After that she'd stayed on her own. "I still saw other survivors, but I couldn't trust them...not after that." She tells me about one night, when she was hiding out in the remains of a school. How she woke up in the middle of the night to see a young boy, no older than sixteen, being hauled across the fields outside by the Creatures. And there at the far end of the field waited a Worm. She doesn't have to say what happened next; the look in her eyes is enough.
"It was awful," she says. "I've not stopped moving for longer than a night. And then, one day, I was climbing up this pile of rubble and I slipped, and I just felt this pain in my leg, and I looked, and...I just couldn't believe it. Couldn't believe what had happened. I managed to drag myself here before nightfall. But I was helpless. I couldn't handle it. I thought...no, I knew I was going to die. I absolutely knew it, and all I wanted was for it to be quick, for it not to hurt."
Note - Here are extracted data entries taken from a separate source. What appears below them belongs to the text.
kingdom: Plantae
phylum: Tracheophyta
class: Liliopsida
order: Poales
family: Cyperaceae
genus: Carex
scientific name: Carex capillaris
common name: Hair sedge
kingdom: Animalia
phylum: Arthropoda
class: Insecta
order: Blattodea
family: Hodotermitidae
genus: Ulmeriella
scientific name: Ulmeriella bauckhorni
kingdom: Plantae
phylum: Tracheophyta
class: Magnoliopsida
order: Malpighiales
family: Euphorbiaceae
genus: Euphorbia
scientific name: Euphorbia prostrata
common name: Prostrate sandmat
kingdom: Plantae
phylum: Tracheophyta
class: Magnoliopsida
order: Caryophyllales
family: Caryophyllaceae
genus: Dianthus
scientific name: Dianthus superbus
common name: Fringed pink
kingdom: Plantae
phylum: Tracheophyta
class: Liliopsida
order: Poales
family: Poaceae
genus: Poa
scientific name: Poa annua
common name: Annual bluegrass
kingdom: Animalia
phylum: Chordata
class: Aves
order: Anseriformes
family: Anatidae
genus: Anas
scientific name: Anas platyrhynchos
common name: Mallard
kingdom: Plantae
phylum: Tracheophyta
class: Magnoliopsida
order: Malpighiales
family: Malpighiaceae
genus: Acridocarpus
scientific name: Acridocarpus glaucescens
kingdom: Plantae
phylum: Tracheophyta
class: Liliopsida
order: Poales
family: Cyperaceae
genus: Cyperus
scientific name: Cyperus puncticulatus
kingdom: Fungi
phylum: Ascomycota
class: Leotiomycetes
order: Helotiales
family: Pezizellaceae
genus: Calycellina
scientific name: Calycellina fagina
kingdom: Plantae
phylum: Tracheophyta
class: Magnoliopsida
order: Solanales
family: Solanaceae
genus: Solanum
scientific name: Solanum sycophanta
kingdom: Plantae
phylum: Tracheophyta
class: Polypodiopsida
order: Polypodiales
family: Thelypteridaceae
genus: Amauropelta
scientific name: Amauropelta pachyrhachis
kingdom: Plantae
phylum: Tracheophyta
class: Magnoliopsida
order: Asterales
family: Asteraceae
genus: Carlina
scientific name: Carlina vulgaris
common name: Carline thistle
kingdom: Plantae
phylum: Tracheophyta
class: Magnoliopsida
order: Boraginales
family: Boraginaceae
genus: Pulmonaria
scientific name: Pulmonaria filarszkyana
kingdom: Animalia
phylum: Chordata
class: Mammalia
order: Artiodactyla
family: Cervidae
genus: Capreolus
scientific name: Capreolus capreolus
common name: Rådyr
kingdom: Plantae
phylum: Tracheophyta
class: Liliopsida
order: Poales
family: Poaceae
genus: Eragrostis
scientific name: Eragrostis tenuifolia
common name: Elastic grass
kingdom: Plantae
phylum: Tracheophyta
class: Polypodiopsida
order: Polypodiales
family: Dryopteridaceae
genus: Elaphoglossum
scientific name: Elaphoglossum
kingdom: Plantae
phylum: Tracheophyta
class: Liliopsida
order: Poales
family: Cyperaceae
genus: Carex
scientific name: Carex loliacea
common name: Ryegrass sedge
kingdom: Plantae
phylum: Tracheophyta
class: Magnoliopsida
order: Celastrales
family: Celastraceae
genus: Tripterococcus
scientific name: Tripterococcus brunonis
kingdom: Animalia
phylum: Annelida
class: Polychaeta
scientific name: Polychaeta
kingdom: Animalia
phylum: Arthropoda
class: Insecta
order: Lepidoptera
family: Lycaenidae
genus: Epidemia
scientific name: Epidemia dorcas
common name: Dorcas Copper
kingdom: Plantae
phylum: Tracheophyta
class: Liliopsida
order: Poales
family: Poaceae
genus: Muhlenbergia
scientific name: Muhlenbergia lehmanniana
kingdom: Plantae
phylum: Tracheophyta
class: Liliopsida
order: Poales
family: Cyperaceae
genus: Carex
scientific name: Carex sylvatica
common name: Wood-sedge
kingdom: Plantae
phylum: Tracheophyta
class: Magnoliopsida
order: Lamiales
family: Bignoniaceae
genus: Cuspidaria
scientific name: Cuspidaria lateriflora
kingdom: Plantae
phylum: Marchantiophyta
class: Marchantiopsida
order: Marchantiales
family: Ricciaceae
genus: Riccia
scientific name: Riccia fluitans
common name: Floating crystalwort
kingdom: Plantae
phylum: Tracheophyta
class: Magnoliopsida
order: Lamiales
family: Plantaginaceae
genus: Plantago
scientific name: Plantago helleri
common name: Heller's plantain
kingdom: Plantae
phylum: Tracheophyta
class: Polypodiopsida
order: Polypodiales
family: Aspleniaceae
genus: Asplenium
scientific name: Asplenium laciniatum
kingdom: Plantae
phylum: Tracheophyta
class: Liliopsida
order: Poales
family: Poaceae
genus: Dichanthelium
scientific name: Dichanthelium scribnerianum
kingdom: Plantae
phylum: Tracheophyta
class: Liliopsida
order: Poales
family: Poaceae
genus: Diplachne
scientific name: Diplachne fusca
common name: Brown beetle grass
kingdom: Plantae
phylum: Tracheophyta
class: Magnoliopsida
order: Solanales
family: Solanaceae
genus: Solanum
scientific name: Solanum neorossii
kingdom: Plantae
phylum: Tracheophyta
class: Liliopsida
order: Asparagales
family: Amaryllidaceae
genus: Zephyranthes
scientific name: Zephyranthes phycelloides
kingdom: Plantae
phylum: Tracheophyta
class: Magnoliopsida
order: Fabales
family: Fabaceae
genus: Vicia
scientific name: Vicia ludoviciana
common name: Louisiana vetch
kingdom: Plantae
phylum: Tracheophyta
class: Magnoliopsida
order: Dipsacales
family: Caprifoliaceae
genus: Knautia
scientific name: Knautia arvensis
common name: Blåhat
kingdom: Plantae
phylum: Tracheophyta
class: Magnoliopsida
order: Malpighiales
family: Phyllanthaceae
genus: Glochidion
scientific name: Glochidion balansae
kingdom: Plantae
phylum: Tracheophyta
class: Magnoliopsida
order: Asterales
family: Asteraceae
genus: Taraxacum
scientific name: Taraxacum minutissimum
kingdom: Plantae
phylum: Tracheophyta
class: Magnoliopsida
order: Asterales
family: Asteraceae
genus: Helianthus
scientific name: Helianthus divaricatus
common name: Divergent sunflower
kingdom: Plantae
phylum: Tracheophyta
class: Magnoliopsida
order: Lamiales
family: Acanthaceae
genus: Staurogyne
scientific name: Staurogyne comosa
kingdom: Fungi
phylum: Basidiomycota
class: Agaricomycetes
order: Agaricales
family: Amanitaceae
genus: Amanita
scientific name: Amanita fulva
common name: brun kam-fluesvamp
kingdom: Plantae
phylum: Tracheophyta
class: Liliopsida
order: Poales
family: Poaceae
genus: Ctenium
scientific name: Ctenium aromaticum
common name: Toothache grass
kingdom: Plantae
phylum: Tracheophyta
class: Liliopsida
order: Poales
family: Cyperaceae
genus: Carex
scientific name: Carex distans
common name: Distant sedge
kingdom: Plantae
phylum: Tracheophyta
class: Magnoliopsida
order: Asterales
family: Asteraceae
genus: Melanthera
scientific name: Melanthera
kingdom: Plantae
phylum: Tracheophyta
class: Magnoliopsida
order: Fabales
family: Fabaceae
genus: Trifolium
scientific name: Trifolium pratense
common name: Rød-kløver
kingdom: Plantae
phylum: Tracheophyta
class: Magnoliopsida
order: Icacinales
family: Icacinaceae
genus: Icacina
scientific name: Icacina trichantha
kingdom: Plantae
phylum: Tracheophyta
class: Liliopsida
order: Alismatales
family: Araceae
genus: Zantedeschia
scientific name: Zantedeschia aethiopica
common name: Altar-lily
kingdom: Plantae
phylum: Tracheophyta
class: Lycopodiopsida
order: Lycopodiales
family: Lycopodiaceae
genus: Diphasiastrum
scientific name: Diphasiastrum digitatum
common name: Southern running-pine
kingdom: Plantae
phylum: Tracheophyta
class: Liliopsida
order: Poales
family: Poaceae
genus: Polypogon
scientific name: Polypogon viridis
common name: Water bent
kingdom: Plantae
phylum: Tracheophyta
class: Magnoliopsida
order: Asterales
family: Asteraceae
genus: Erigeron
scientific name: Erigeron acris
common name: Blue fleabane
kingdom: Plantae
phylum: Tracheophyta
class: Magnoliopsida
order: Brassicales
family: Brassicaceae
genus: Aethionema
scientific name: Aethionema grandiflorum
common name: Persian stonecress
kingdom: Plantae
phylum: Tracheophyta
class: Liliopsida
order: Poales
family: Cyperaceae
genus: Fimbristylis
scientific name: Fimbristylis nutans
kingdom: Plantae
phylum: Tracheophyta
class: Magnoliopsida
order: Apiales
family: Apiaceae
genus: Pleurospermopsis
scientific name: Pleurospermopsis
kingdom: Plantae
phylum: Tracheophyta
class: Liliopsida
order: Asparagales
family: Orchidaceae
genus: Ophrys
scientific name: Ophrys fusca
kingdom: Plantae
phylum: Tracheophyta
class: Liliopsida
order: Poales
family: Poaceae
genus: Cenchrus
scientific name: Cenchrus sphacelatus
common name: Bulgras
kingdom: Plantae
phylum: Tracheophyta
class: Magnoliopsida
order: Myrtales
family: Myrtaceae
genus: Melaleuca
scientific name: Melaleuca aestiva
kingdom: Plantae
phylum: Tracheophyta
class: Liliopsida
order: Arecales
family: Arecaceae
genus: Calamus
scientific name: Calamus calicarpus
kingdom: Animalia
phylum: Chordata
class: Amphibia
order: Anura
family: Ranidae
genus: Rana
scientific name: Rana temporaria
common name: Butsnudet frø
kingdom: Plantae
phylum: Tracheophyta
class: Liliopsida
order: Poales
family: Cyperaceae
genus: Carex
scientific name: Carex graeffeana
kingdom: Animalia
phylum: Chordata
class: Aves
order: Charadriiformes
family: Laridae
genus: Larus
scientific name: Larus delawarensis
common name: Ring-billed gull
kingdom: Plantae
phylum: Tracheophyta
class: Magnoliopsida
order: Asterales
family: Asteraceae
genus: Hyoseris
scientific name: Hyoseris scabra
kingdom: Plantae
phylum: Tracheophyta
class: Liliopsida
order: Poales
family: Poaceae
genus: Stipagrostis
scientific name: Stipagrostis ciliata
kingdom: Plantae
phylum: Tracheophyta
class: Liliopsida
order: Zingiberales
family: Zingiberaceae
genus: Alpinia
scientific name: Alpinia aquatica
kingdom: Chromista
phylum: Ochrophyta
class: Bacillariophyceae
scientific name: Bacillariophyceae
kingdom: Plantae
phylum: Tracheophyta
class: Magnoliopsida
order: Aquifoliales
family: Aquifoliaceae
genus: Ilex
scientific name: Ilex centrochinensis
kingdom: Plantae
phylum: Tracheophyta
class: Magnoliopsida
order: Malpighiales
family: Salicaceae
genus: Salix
And here, finally, her voice gives out. And we're back, just us two sitting in a tiny room in an empty building, telling each other stories. And Lisa's crying, and I realise then that I am too. It's all real, it's all happened, there's no going back home.
"It's okay," I say, even though it's not. "It's okay." I get up and move to Lisa's side and hug her, gently. "It's okay," I say, "we're alive."
After that, we talk about better things, about how it was before the meteors. After reliving that day the memories come easy, without any pain, without regret. I find for the first time that I can think of Sharon--speak of her even--without feeling a slight twinge of pain in the very pit of my stomach. It almost feels good, like being back there in the world of before.
Lisa tells me about what was once her life. She was a secretary at a law firm, and had only moved to the city a year ago. Before that she'd been at university, where she'd met her husband, Luke, and gotten married to him in a civil ceremony and gone on her honeymoon to Cornwall. She shows me the wedding ring: a plain band now tarnished with a patina of dirt.
"I haven't seen Luke since that day," she says. "I think...I mean, I'm sure he must be dead. It's too much to believe that he might still..." She trails off. From her voice and the way she stares at her ring I can tell that she doesn't really believe what she's saying. She thinks her husband is alive. No, that's not quite right. She knows he's dead, and she says he's dead, but she just doesn't want to believe it.
We talk for what feels like hours, until our conversation is abruptly halted by the distant call of a Creature. We both freeze, our eyes meeting as we wait for the terrible sound to fade.
"Perhaps it's time we slept," whispers Lisa. I nod agreement. At my insistence Lisa takes the examination bed on one side of the room, and I wrap myself in blankets and lie down against the wall. Then I take the gun and put it on the floor beside me, within easy reach.
For the first time in a long time I fall asleep without having the gun in my hands.